**TASK TO COMPLETE**: Condense the paragraph of the Calabasas text below that begins "Safeguarding the environment" into a short bulleted list that retains its main facts.

**READING TEXT**:
From Park Granada or Mulholland Drive: Mulholland Heights, Mulwood, Las Villas, Bellagio, The Ridge, Creekside, Clairidge, Calabasas Highlands, Mountain Park, Cold Creek, and Park Moderne.

From Las Virgenes: Monte Nido, Deer Springs, Stone Creek, El Encanto, Archstone, Mont Calabasas, Malibu Canyon Park, The Colony at Calabasas, and Calabasas View.

From Lost Hills Road: Saratoga Hills, Saratoga Ranch, Deer Springs, Steeplechase, and Mira Monte.

Safeguarding the environment and the protection of open space has been a longstanding priority for the residents of Calabasas. Calabasas played a vital role in the 10-year battle to save Ahmanson Ranch, a 2,983 acres (12.07 km2) property in the Simi Hills in Ventura County nestled at the western edge of the San Fernando Valley, from development. The land was sold by Seattle-based Washington Mutual to the Santa Monica Mountains Conservancy in late 2003 for $150 million. Ahmanson Ranch is now known as the Upper Las Virgenes Canyon Open Space Preserve and is protected from further development.

Calabasas voters overwhelmingly passed Measure D in 2005. The ordinance protects and preserves the existing areas of Open Space in Calabasas by requiring two-thirds voter approval before any land in the City designated as Open Space may be redesignated for another use.

In 2007, the Calabasas City Council adopted Ordinance 2007-233] banning retail food establishments, nonprofit food providers and City facilities from using food packaging materials made of expanded polystyrene, known popularly by the trademark name Styrofoam.The ordinance requires food service establishments in Calabasas to start using environmentally acceptable packaging by March 31, 2008, and report on-going compliance with this ordinance on the first business day of each calendar year.

[Source data]

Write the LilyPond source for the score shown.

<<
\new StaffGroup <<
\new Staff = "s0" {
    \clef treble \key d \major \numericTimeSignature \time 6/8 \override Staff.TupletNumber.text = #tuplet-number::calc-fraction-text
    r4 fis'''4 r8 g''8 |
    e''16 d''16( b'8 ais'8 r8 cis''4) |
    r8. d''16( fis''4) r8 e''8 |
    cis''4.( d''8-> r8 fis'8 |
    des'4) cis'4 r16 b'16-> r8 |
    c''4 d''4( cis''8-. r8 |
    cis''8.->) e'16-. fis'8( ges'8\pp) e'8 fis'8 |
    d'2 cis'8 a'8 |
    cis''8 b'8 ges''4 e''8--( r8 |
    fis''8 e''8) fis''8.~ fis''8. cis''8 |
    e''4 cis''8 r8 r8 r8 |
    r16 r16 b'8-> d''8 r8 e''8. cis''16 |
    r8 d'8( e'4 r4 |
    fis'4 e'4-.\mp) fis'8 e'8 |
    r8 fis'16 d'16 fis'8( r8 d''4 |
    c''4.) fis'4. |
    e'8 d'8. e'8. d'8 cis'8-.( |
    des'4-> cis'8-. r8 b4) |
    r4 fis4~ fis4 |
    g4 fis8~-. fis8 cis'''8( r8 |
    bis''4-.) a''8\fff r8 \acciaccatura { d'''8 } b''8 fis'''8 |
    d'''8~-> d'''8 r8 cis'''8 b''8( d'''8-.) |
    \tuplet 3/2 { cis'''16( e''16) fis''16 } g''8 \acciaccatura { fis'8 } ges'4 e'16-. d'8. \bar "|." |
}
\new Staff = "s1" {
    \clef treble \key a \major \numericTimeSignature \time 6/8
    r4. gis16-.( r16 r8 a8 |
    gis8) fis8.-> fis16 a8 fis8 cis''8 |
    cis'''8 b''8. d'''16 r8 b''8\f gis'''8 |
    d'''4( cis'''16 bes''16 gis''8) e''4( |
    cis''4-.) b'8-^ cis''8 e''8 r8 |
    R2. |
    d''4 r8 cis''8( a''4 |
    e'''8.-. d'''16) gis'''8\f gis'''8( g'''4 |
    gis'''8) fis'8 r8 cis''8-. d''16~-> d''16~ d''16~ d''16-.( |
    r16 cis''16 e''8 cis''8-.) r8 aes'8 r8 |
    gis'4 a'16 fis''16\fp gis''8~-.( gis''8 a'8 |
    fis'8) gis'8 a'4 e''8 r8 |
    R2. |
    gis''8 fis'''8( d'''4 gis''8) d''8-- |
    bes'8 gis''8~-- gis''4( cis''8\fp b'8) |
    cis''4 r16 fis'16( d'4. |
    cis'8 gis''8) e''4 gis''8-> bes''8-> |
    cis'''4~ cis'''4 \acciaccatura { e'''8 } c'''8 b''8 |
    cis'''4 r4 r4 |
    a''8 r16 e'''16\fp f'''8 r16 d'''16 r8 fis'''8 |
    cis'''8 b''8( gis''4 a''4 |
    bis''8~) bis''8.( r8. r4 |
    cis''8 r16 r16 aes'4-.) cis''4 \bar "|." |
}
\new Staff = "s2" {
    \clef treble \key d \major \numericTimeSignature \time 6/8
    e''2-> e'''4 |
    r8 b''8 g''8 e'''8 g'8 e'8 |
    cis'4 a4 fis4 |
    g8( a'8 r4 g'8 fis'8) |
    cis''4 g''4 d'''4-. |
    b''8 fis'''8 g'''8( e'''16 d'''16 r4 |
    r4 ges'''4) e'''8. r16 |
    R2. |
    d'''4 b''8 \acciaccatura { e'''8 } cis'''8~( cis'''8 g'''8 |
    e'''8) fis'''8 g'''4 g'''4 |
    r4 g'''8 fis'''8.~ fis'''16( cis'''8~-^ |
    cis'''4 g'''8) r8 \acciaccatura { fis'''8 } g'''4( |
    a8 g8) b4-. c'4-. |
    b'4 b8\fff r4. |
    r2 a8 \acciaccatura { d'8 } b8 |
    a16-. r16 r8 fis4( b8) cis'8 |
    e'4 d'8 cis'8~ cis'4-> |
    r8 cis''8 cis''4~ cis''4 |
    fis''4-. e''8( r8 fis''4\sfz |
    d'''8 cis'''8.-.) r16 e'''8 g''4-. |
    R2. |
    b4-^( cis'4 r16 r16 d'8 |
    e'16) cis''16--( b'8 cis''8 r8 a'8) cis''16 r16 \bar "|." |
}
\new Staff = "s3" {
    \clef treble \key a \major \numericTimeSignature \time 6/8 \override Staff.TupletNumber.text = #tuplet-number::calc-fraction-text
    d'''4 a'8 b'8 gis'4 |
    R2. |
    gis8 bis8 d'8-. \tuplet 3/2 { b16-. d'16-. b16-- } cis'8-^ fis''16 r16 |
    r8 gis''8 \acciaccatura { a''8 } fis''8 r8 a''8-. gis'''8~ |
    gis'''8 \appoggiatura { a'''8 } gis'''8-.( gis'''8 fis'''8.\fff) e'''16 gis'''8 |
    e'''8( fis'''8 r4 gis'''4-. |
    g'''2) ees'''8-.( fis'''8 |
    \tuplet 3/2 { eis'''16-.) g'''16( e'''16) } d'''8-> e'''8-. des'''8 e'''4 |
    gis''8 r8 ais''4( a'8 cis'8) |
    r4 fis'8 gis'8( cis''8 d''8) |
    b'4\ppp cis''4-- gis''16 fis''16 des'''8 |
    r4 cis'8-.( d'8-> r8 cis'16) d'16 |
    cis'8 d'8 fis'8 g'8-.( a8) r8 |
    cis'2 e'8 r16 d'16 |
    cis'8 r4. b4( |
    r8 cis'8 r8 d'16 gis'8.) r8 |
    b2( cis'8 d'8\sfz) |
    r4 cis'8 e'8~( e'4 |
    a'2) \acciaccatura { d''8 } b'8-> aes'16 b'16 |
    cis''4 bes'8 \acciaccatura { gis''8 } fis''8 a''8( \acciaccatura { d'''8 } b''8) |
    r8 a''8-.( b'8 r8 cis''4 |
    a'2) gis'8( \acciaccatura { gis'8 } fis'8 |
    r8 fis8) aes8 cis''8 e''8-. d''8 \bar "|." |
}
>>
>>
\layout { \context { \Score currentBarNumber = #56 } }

**SOLUTION TO THIS TASK**:
- Protecting the environment and open space has long been a priority for Calabasas residents.
- Calabasas played a vital role in the 10-year effort to save Ahmanson Ranch from development.
- The ranch is a 2,983-acre (12.07 km2) property in the Simi Hills in Ventura County, at the western edge of the San Fernando Valley.
- Seattle-based Washington Mutual sold the land to the Santa Monica Mountains Conservancy in late 2003 for $150 million.
- Now called the Upper Las Virgenes Canyon Open Space Preserve, it is protected from further development.